The Buffalo News
Date: Friday, March 08, 2002
By: By BRUCE ADAMS – News Contributing Reviewer
Illustration: A frame from Israeli artist Tirtza Even’s video work at the Carnegie Art Center.
WHAT: “Side the Other Side,” video and interactive art by four artists
|WHEN: Through March 23WHERE: Carnegie Art Center, 240 Goundry St., North Tonawanda
Take a few steps into the darkened rotunda, and around the corner a huge video projection emerges. Across the room a computer monitor with projected operating directions for an interactive companion piece also comes into view. This mildly disquieting arrangement by curator Ghen Zando-Dennis sets the tone for a very compelling exhibition dealing with intrusion and occupation of space.
“Existing in Ruins,” a 35-minute digital video that is included in this year’s Whitney Biennial, was shot in Palestinian refugee camps by Israeli artist Tirtza Even in collaboration with fellow Israeli Bosmat Alon. It opens with narrative text concerning an Israeli and Palestinian terrorist who meet on vacation and overcome mutual distrust to bond. This meeting frames the viewer’s perception of the patchy documentary footage, ambient sound and disjointed accounts of refugee life that follow.
Children cavort among ruins, families banter, and men sit idly in dusty corners and stare pointlessly – all waiting indefinitely within the tightly walled environs of the enclave.
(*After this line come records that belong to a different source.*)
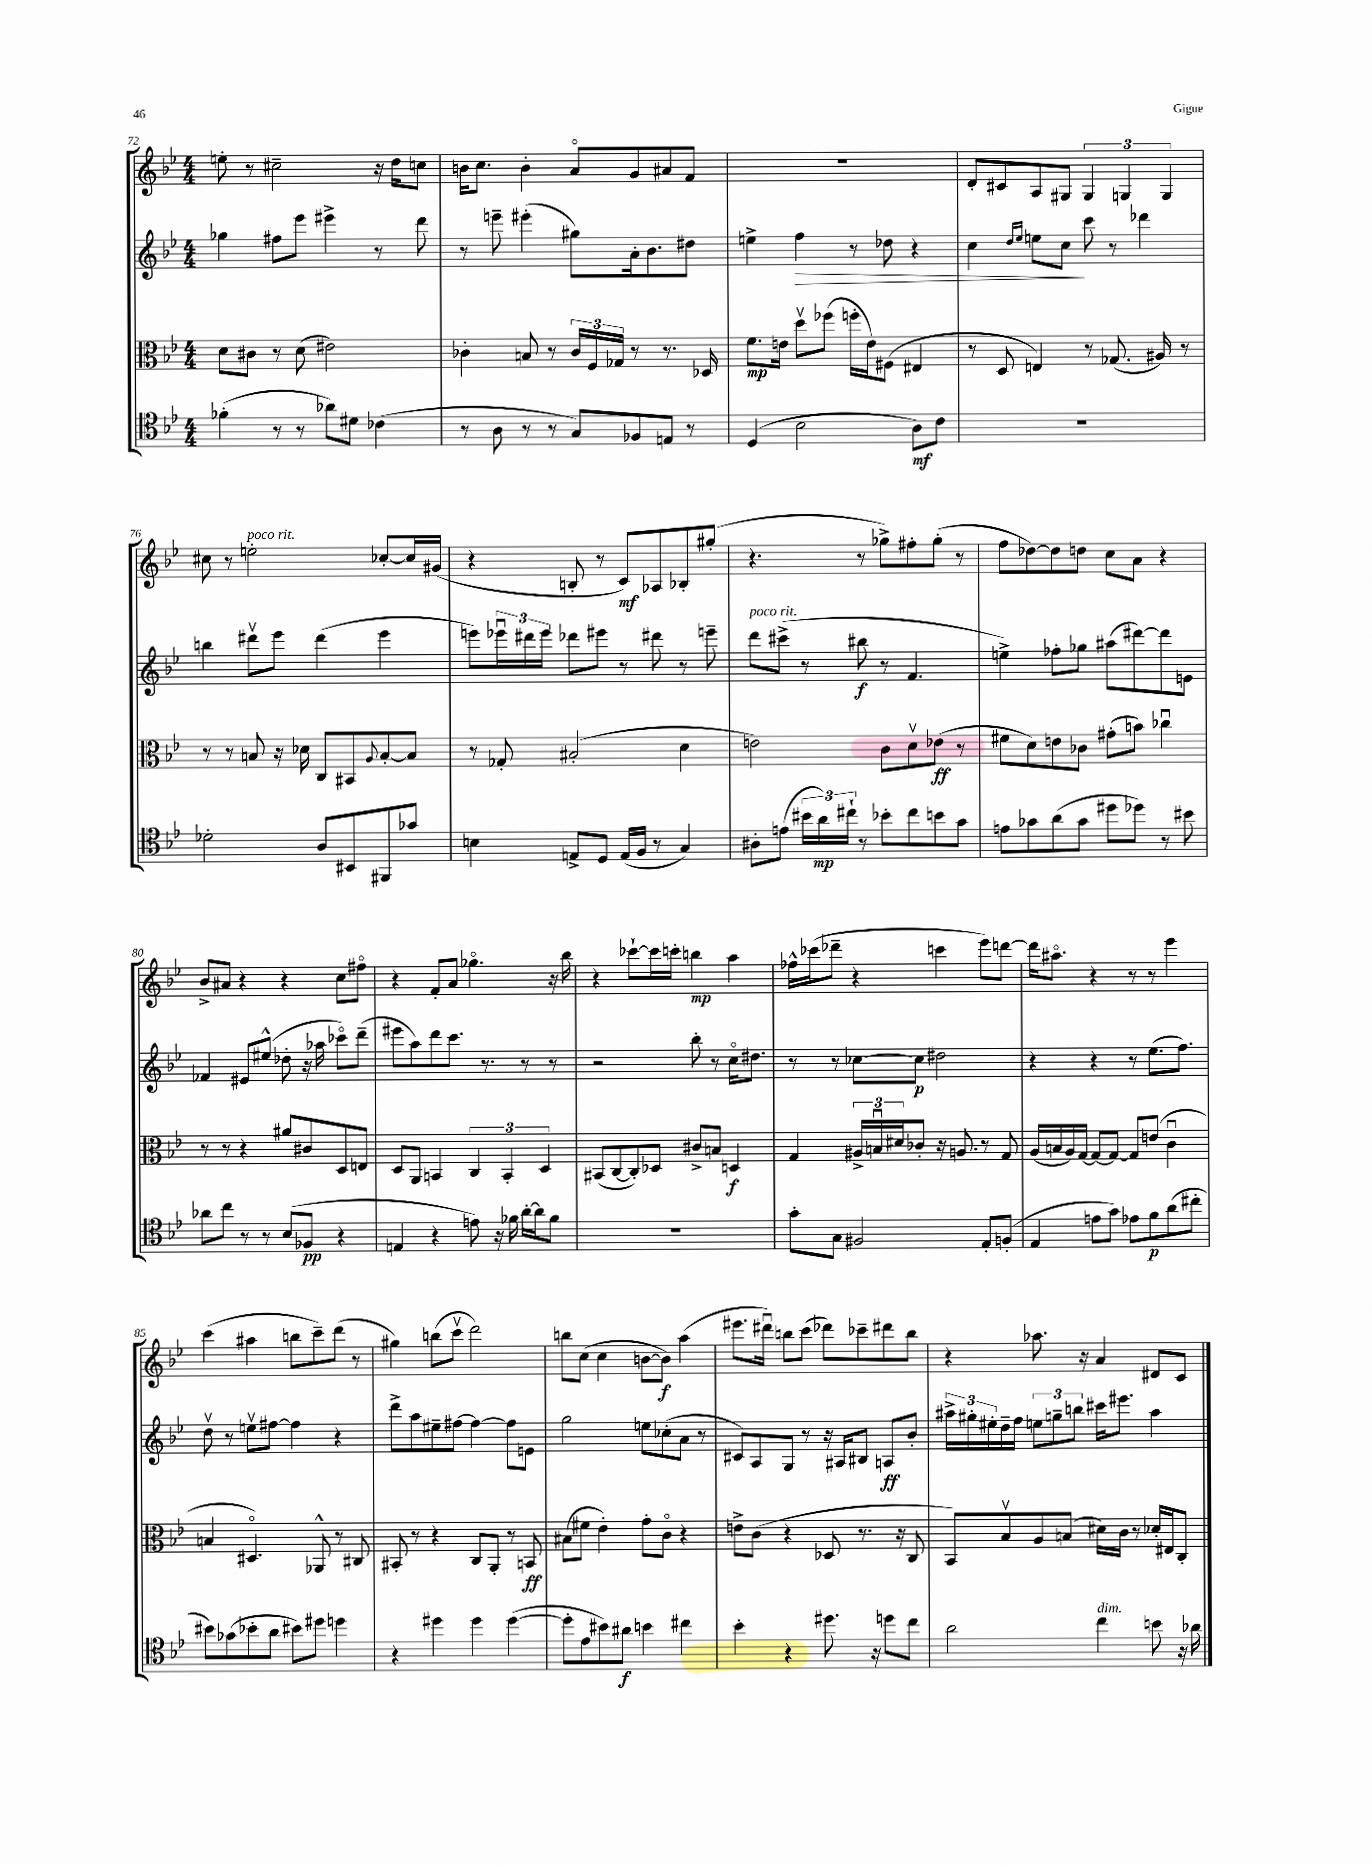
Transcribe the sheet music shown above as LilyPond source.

<<
\new StaffGroup <<
\new Staff = "s0" {
    \clef treble \key bes \major \numericTimeSignature \time 4/4
    e''8-. r8 cis''2-- r16 d''16 c''8 |
    b'16 c''8. b'4-. a'8\flageolet g'8 ais'8 f'8 |
    R1 |
    d'8-. cis'8 a8 gis8 \tuplet 3/2 { gis4 g4 g4 } |
    cis''8 r8 e''2-.^\markup { \italic "poco rit." } ces''8~-. ces''16 gis'16( |
    r4 b8-. r8 c'8\mf) aes8 bes8-. gis''8-.( |
    r4. r8 ges''8->) fis''8-. ges''8-.( r8 |
    f''8 des''8~) des''8 d''8 c''8 a'8 r4 |
    bes'8-> ais'8 r4 r4 c''8 fis''8\flageolet |
    r4 f'8-. a'8 ges''4.\flageolet r16 bes''16 |
    r4 ces'''8~-! ces'''16 c'''16-. b''4\mp a''4 |
    fes''16-^ ces'''16( des'''8-- r4 c'''4 ees'''8) d'''8~ |
    d'''16 ais''8.\flageolet r4 r8 r8 ees'''4 |
    c'''4( ais''4 b''8 c'''8--) d'''8( r8 |
    gis''4) b''8( c'''8\upbow d'''2) |
    b''8 c''8( c''4 b'8~ b'8\f) a''4( |
    eis'''8. dis'''16\downbow) b''8 c'''8( des'''8) ces'''8-- dis'''8 b''8 |
    r4 aes''8. r16 a'4 dis'8 c'8 \bar "|." |
}
\new Staff = "s1" {
    \clef treble \key bes \major \numericTimeSignature \time 4/4
    ges''4 fis''8 ees'''8 eis'''4-> r8 d'''8 |
    r8 e'''8-- eis'''4-.( gis''8) a'16-. bes'8. dis''8 |
    e''4-> f''4\> r8 des''8 r4 |
    c''4 \grace { d''16 ees''16 } e''8 c''8\! c'''8 r8 des'''4 |
    b''4 dis'''8\upbow ees'''8 dis'''4( ees'''4 |
    e'''8) \tuplet 3/2 { ees'''16\downbow dis'''16 ees'''16 } des'''8 eis'''8 r8 dis'''8 r8 e'''8-- |
    d'''8^\markup { \italic "poco rit." } cis'''8->( r8 bis''8\f r8 f'4. |
    e''4->) fes''8-. ges''8 ais''8( dis'''8~) dis'''8 e'8 |
    fes'4 eis'8 eis''8-^( des''8-. r16 aes''16 ces'''8\flageolet) d'''8--( |
    eis'''8 a''8) d'''8 c'''8. r8. r8 r8 |
    r2 bes''8-. r8 c''16\flageolet dis''8. |
    r8 r8 ces''8~ ces''8\p dis''2 |
    r4 r4 r8 ees''8.( f''8.) |
    d''8\upbow r8 e''8\upbow fis''8~ fis''4 r4 |
    d'''8-> a''8 eis''8-- fis''8~ fis''4~ fis''8 e'8 |
    g''2 e''8 ces''8-.( a'8 r8 |
    cis'8) a8 g8 r8 r16 ais16 bis8 a8\ff bes'8-. |
    \tuplet 3/2 { ais''16-> gis''16-. eis''16-. } d''16-- f''16 \tuplet 3/2 { e''8 g''8-- b''8 } cis'''16 eis'''8. ais''4 \bar "|." |
}
\new Staff = "s2" {
    \clef alto \key bes \major \numericTimeSignature \time 4/4
    d'8 cis'8 r8 d'8( eis'2) |
    ces'4-. b8 r8 \tuplet 3/2 { ces'16 f16 ges16 } r8 r8. des16 |
    f'8.\mp e'16 d''8\upbow fes''8( f''16-. e'16) fis8( eis4 |
    r8 d8 e4) r8 ges8.( ais16) r8 |
    r8 r8 b8 r16 des'16 c8 bis,8 \appoggiatura { a8 } b8~-. b8 |
    r8 ges8-. bis2-.( d'4 |
    e'2) c'8 d'8\upbow ees'8\ff( r8 |
    fis'8 d'8) e'8 ces'8 gis'8-.( b'8) ces''4\downbow |
    r8 r8 r4 ais'8 cis'8 d8 e8 |
    d8 a,8 b,4 \tuplet 3/2 { c4 b,4-. d4 } |
    bis,8( c8~ c8-.) des8 cis'8-> b8 d4\f |
    g4 \tuplet 3/2 { ais16-> b16\downbow dis'16 } ces'8-. r16 a8. r8 g8 |
    a16( b16 a16) g16~ g8~ g8~ g8 e'8( c'4\downbow |
    b4 dis4.\flageolet) aes,8-^ r8 cis8 |
    bis,8-. r8 r4 c8 a,8-. r8 b,8\ff |
    bis8( fis'8 ees'4-.) g'8-. c'8\flageolet r4 |
    e'8-> c'8( r4 des8 r8. r16 c8 |
    bes,8) bes8\upbow a8 b8( dis'16) c'16 r8 des'16-. eis16 c8-. \bar "|." |
}
\new Staff = "s3" {
    \clef tenor \key bes \major \numericTimeSignature \time 4/4
    fes'4-.( r8 r8 aes'8) dis'8 ces'4( |
    r8 a8 r8 r8 g8) fes8 e8 r8 |
    d4( bes2 a8\mf) c'8 |
    R1 |
    des'2-. a8 bis,8 fis,8 ges'8 |
    b4 e8-> d8 e16( f16 r8 g4) |
    ais8-. e'8( \tuplet 3/2 { bis'16 a'16\mp) cis''16-! } r8 bes'8-. cis''8 b'8 g'8 |
    e'8 ges'8 a'8( ges'8 dis''8 des''8) r8 bis'8 |
    aes'8 c''8 r8 r8 bes8( fes8\pp r4 |
    e4 r4 e'8) r16 fes'16 a'16~-. a'16 fes'8 |
    R1 |
    g'8-. g8 fis2 ees8-. f8-.( |
    ees4 e'8 g'8) ees'8 f'8\p a'8( cis''8-. |
    bis'8) ges'8( bes'8-. a'8 bis'8) dis''8 d''4 |
    r4 dis''4 dis''4 dis''4~( |
    dis''8-. ees'8 bis'8) ais'8\f b'4 cis''4 |
    bes'4-. r4 dis''8. r16 d''8 c''8 |
    a'2 c''4^\markup { \italic "dim." } b'8 r16 aes'16 \bar "|." |
}
>>
>>
\layout { \context { \Score currentBarNumber = #72 } }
The fixed camera gaze seems at once invasive and vulnerable, as walls and other obstacles project into the frame obscuring visual egress. In Even’s digital companion piece, “Occupied Territory,” the viewer clicks a mouse to travel through the same oppressive surroundings, now apparently uninhabited but actually containing concealed scenes from the video. The themes of intrusion and oppression continue with “Untitled #3,” by New York City artist Shannon Kennedy, a seven-minute impressionistic montage of slow-motion segments shot in New York City subways, much of it filmed surreptitiously. The passive/aggressive voyeuristic viewpoint and groaning ambient sound create an ambiguously ominous tone reminiscent of horror and suspense film genres. Produced in 2000, this work takes on new significance post-Sept. 11.
In “I Thought I was Seeing Convicts,” Berlin-based Harun Farocki focuses on Corchran Prison in exploring the role of technology in social subjugation. Farocki employs multiple images, often from surveillance tapes and training films, joined by patently subjective text, to expose the abuse of power. The implications extend well beyond the concrete prison walls.